Moving toward a measure of decent life

2020-07-07T14:28:42+00:00June 29th, 2020|Categories: Insights|Tags: , , |0 Comments

A recent COSA study for ISEAL Alliance in rural Kenya found that women farmers earned 50% below the national poverty line. When calculated against a Living Income benchmark, a staggering 80% of them are not earning a decent level of living.

Reflecting the record-levels of income disparities in most regions, we are starting to see a shift in thinking among development institutions and businesses about supply chains. Beyond considering poverty lines, there is interest in how to close the gap between actual income and a Living Income benchmark. We are getting closer to a simple and scalable approach for calculating that gap, with contextually appropriate Living Income benchmarks and a replicable measure of actual income for any location.

The measure of Living Income is similar to a poverty assessment but goes further taking into account the notion of decency. The Living Income Community of Practice LICOP, led by ISEAL Alliance, Sustainable Food Lab, and GiZ, started with seminal research on living wage by Richard and Martha Anker, to create a crop-oriented benchmark for Living Income in several countries.

Calculations around Living Income can be somewhat complex and that is currently understandable. As they are made more readily adaptable to distinct contexts, they are more likely to scale globally. We believe that a key to this is to balance rigor and practicality, reducing costly investment in complex recalculations that require a lot of data, information, and assumptions so that LI can be more widely understood and adopted.

Using basic economics and available data, we can extrapolate the idea of a decent cost of living from one place to another, essentially looking at consumption bundles, using national household surveys and national price indexes to update for differences between regions. We may lose some precision, and we must be careful with that, but we gain a lot in the possibility of scaling and creating more benchmarks in more places.
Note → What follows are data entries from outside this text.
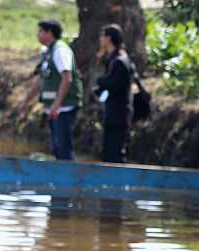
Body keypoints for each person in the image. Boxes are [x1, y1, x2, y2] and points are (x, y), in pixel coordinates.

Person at [17, 19, 83, 160]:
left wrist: (57, 104)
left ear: (49, 33)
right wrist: (26, 102)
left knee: (63, 147)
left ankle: (68, 177)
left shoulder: (60, 50)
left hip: (64, 107)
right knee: (56, 147)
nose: (38, 34)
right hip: (54, 107)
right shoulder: (48, 51)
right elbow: (41, 79)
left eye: (41, 31)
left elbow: (67, 78)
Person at [94, 24, 133, 163]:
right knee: (109, 150)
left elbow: (116, 84)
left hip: (119, 114)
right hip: (113, 112)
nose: (100, 39)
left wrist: (101, 80)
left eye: (102, 36)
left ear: (108, 38)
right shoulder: (113, 58)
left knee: (114, 152)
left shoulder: (120, 60)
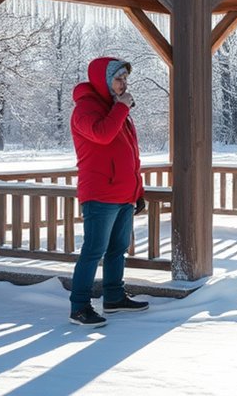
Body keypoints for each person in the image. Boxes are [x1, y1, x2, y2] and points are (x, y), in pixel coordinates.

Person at [68, 56, 149, 327]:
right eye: (118, 78)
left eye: (125, 78)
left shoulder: (117, 109)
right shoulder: (86, 109)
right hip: (100, 194)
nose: (124, 84)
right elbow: (102, 135)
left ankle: (113, 296)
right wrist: (122, 108)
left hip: (123, 194)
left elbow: (131, 155)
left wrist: (138, 191)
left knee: (117, 249)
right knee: (94, 250)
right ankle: (79, 306)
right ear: (103, 80)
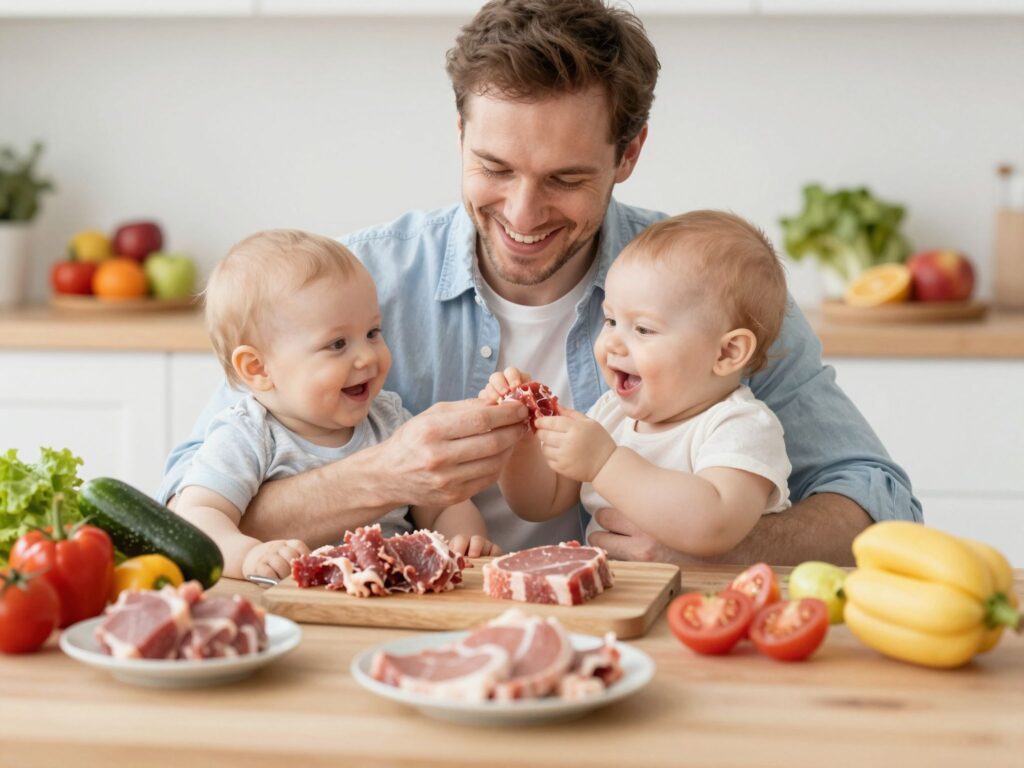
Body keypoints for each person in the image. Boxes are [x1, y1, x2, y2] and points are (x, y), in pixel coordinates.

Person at [159, 0, 920, 566]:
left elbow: (881, 503)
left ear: (629, 154)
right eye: (493, 168)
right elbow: (175, 518)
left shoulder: (714, 293)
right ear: (460, 135)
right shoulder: (354, 283)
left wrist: (715, 536)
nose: (522, 213)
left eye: (565, 178)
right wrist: (379, 475)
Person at [173, 229, 499, 580]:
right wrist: (249, 555)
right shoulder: (247, 434)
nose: (367, 357)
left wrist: (463, 540)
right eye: (338, 344)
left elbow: (441, 506)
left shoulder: (389, 419)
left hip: (392, 597)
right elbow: (198, 518)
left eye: (373, 333)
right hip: (296, 607)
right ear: (258, 368)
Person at [482, 211, 793, 557]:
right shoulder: (610, 414)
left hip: (707, 607)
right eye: (611, 319)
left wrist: (605, 463)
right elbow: (540, 504)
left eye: (643, 329)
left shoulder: (740, 426)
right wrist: (521, 441)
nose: (613, 342)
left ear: (727, 352)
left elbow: (714, 524)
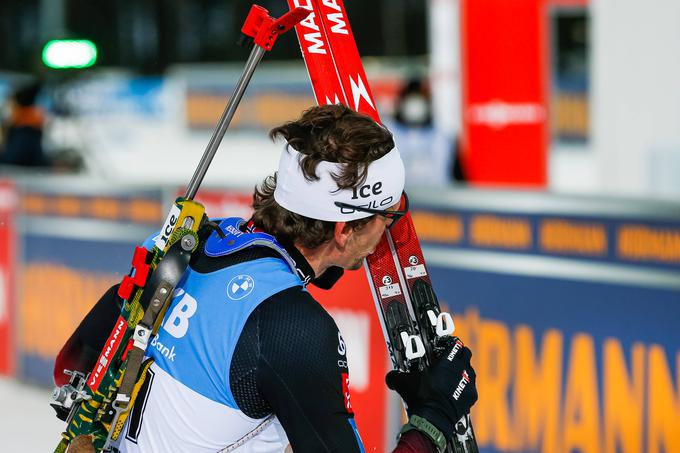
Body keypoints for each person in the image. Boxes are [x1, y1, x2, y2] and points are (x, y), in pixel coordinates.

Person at [55, 104, 477, 453]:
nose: (390, 229)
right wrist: (433, 418)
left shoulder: (190, 240)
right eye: (388, 217)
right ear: (344, 230)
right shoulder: (293, 329)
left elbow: (69, 367)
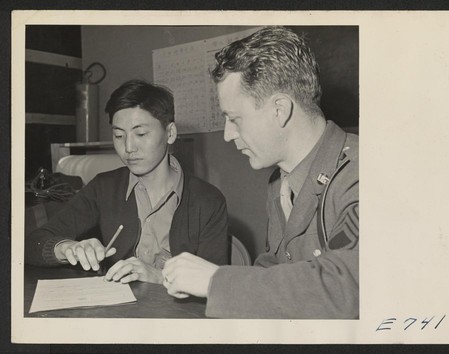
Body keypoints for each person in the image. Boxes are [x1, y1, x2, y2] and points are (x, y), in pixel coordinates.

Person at [162, 26, 359, 318]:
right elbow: (274, 268)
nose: (228, 134)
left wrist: (215, 282)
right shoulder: (280, 181)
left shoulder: (362, 173)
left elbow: (348, 288)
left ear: (280, 110)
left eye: (235, 119)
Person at [25, 79, 229, 284]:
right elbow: (32, 244)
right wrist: (67, 248)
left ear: (170, 133)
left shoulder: (208, 201)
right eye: (119, 135)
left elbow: (217, 285)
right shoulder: (103, 188)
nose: (129, 147)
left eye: (140, 133)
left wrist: (159, 278)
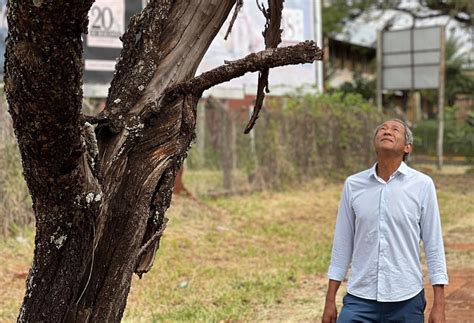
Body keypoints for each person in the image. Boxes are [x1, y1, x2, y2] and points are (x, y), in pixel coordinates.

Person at [322, 119, 448, 323]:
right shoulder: (354, 185)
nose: (387, 131)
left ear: (407, 147)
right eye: (382, 129)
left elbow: (434, 246)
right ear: (374, 143)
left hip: (407, 299)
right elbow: (342, 245)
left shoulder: (423, 185)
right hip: (359, 299)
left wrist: (439, 305)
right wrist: (329, 301)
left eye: (395, 129)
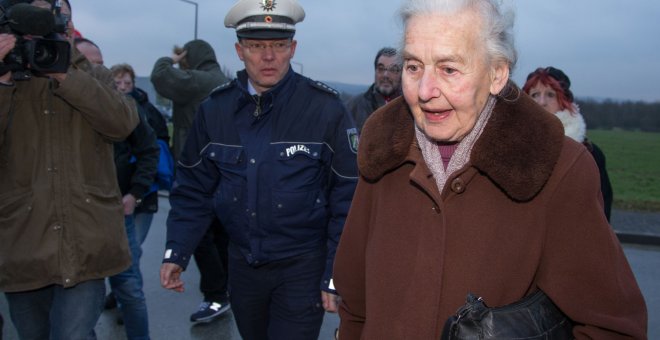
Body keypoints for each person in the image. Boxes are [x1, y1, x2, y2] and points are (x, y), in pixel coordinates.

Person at [333, 0, 647, 339]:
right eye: (413, 67)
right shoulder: (382, 152)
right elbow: (355, 305)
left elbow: (612, 327)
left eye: (448, 69)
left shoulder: (558, 167)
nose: (424, 91)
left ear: (496, 73)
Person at [159, 0, 359, 338]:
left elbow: (348, 199)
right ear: (239, 50)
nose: (268, 57)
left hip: (302, 267)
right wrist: (176, 251)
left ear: (292, 48)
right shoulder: (215, 111)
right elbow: (193, 188)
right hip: (242, 266)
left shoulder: (325, 110)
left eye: (278, 45)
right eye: (256, 46)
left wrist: (334, 273)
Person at [0, 0, 139, 339]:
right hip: (24, 242)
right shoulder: (7, 71)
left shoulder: (90, 71)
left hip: (86, 243)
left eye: (57, 10)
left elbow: (122, 123)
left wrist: (65, 71)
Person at [76, 42, 158, 339]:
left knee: (129, 286)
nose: (95, 68)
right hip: (70, 216)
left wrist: (134, 194)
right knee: (80, 300)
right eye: (86, 61)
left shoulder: (122, 107)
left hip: (114, 211)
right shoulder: (50, 104)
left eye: (100, 62)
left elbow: (150, 150)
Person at [150, 39, 232, 323]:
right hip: (225, 169)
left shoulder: (198, 81)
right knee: (220, 233)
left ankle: (216, 296)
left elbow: (160, 78)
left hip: (199, 169)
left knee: (199, 234)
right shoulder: (224, 79)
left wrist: (170, 59)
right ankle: (224, 289)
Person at [523, 66, 614, 221]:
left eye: (550, 95)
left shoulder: (588, 153)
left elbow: (601, 214)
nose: (541, 102)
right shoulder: (510, 147)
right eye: (535, 95)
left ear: (564, 101)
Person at [345, 47, 402, 132]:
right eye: (381, 68)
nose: (386, 75)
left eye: (393, 69)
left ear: (401, 73)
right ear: (375, 71)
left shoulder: (412, 108)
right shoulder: (354, 106)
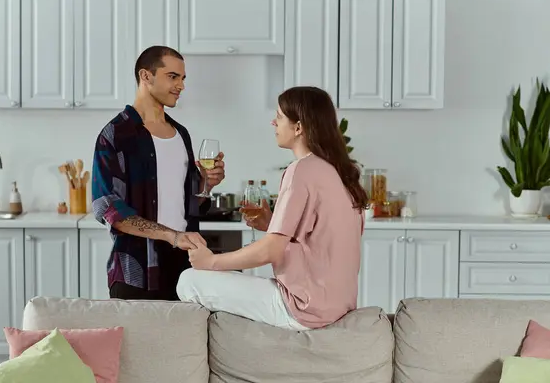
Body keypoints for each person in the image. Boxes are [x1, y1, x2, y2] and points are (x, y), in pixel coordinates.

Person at [176, 86, 368, 330]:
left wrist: (210, 261)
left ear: (298, 127)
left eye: (278, 117)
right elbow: (320, 242)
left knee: (189, 280)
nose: (273, 122)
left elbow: (271, 251)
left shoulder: (301, 170)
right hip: (338, 305)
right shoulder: (340, 173)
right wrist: (271, 224)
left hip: (304, 308)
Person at [91, 45, 225, 301]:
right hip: (137, 271)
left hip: (186, 267)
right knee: (137, 342)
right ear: (146, 76)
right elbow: (110, 210)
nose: (181, 86)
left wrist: (206, 185)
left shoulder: (181, 133)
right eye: (173, 77)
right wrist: (172, 236)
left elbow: (189, 203)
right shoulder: (115, 135)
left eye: (183, 78)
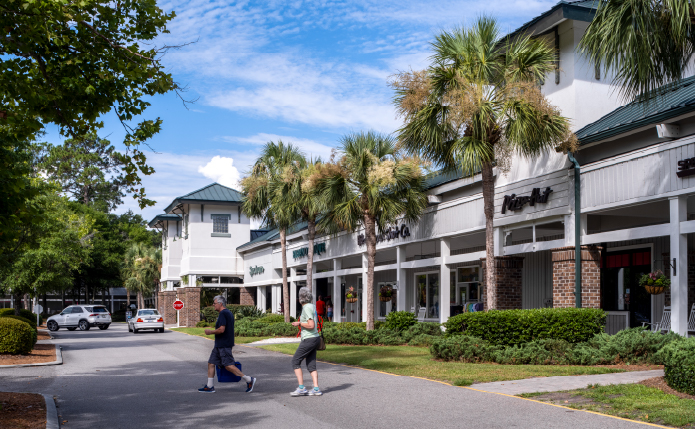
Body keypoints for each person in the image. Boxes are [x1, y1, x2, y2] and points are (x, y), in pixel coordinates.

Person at [198, 295, 257, 393]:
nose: (213, 305)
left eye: (215, 303)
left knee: (229, 366)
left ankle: (249, 380)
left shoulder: (223, 314)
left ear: (220, 304)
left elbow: (221, 330)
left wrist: (210, 332)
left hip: (224, 345)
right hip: (219, 345)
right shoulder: (228, 313)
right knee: (211, 363)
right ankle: (209, 386)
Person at [290, 287, 322, 396]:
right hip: (315, 338)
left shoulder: (307, 308)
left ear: (300, 298)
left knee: (295, 361)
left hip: (309, 338)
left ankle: (301, 388)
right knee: (311, 364)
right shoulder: (312, 306)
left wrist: (299, 323)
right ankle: (316, 388)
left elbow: (311, 325)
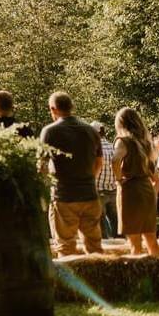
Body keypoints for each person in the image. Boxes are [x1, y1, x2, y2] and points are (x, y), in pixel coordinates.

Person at [40, 92, 103, 256]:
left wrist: (49, 185)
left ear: (53, 109)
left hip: (64, 197)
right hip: (90, 195)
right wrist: (88, 179)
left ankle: (68, 281)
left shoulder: (49, 132)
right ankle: (98, 281)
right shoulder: (91, 130)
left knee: (65, 248)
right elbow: (99, 162)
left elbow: (41, 165)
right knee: (95, 248)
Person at [112, 108, 159, 256]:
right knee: (152, 240)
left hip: (131, 190)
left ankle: (139, 278)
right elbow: (155, 175)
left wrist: (119, 179)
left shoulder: (123, 141)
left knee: (135, 243)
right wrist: (154, 191)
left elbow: (115, 160)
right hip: (146, 189)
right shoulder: (145, 142)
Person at [91, 121, 119, 239]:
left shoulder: (94, 149)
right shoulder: (113, 147)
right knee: (116, 221)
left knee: (100, 223)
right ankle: (121, 244)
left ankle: (105, 245)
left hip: (99, 191)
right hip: (113, 190)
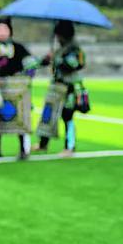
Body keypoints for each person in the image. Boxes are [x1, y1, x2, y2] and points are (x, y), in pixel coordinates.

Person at [0, 16, 38, 159]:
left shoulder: (18, 48)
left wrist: (26, 76)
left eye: (5, 29)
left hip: (17, 92)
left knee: (20, 118)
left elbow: (31, 64)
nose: (2, 32)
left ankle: (23, 149)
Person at [38, 20, 87, 156]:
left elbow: (75, 64)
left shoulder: (74, 49)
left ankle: (69, 147)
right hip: (56, 86)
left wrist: (57, 60)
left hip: (69, 87)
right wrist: (47, 59)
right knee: (48, 115)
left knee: (67, 115)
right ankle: (43, 144)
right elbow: (45, 62)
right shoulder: (60, 49)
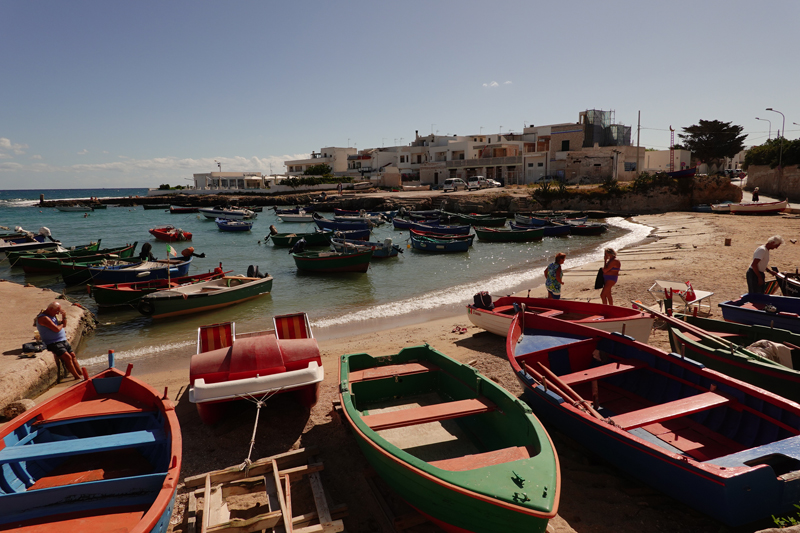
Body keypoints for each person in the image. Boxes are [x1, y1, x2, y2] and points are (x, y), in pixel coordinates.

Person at [35, 302, 83, 381]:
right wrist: (61, 325)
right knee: (67, 357)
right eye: (57, 311)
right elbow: (56, 329)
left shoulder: (53, 316)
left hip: (62, 340)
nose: (58, 313)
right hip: (53, 342)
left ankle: (80, 373)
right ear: (50, 309)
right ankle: (77, 377)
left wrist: (64, 316)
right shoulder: (44, 318)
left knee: (72, 355)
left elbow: (64, 324)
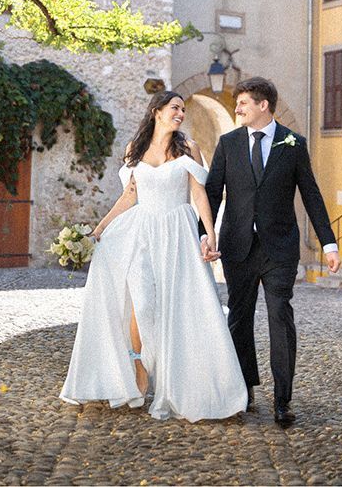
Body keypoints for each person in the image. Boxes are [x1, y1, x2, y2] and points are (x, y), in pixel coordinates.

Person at [61, 90, 248, 422]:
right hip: (142, 233)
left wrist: (209, 234)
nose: (180, 113)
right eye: (174, 108)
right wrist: (100, 229)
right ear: (157, 112)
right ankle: (140, 369)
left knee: (180, 307)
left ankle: (178, 385)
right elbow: (129, 197)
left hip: (178, 233)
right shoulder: (135, 150)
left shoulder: (189, 148)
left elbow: (198, 194)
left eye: (181, 109)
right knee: (144, 305)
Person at [200, 77, 340, 427]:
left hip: (279, 248)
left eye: (244, 102)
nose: (238, 108)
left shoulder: (293, 144)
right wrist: (204, 234)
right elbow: (212, 192)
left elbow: (310, 195)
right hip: (238, 246)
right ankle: (243, 389)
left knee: (280, 316)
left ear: (264, 105)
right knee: (239, 319)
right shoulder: (229, 143)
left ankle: (283, 400)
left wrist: (329, 243)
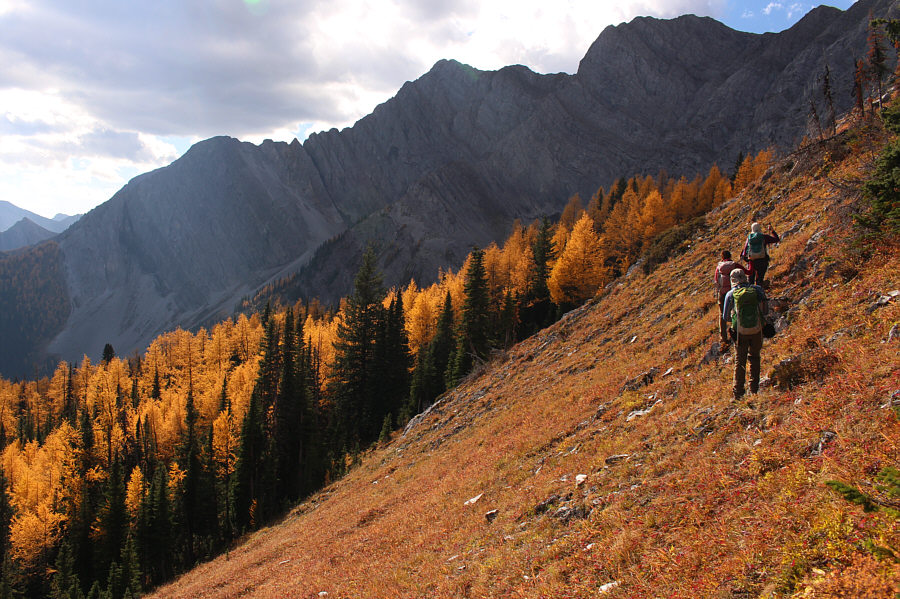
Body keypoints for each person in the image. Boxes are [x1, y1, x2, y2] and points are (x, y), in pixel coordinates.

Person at [722, 268, 768, 399]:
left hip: (740, 332)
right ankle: (754, 389)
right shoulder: (757, 290)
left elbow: (726, 317)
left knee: (740, 361)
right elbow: (765, 310)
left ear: (733, 280)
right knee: (755, 357)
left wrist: (736, 319)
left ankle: (738, 393)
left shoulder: (731, 294)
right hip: (756, 330)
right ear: (745, 277)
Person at [713, 250, 749, 347]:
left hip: (722, 294)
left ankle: (723, 338)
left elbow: (716, 281)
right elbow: (748, 272)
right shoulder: (735, 265)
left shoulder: (719, 267)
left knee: (722, 315)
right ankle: (737, 332)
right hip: (735, 293)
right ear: (730, 256)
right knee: (736, 312)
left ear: (722, 257)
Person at [740, 222, 780, 288]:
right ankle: (760, 292)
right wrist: (772, 230)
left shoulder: (749, 238)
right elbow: (776, 239)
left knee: (751, 281)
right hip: (762, 260)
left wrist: (746, 259)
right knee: (760, 279)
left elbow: (745, 251)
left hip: (751, 261)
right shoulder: (764, 237)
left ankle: (751, 293)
Another key matter is addressing what the actual farmer income is, as it comes from a myriad of sources. COSA and KIT, the Royal Tropical Institute, have developed guidance protocol for how to measure and calculate actual incomes for smallholder households in agricultural contexts.

 

Source: adapted from https://www.living-income.com/measurement-actual-income

Carlos de los Rios, senior research coordinator at COSA who developed the income guidelines with KIT, says we can continue improving to make this assessment more generalizable. “If we get creative, and simplify carefully, then we can better scale,” he says. That could mean generating an approach that can be widely applied like the PPI – Poverty Probability Index – and similarly adapting the Living Income benchmark. He notes that there are many reasons for farmers to move out of farming, especially when coffee or cocoa prices are low. That is less likely when they earn enough for a decent life. “Farming is becoming an activity of elders, not the young. If we manage to find interesting solutions for various locations, I think we can contribute significantly to improve the weakest link of the supply chain and improve the sustainability of the cocoa and coffee industry and other crops.”

The implications of closing the gap are great and beg the question of what are the actions that businesses, in particular, can take to try to close that gap. That is the next discussion.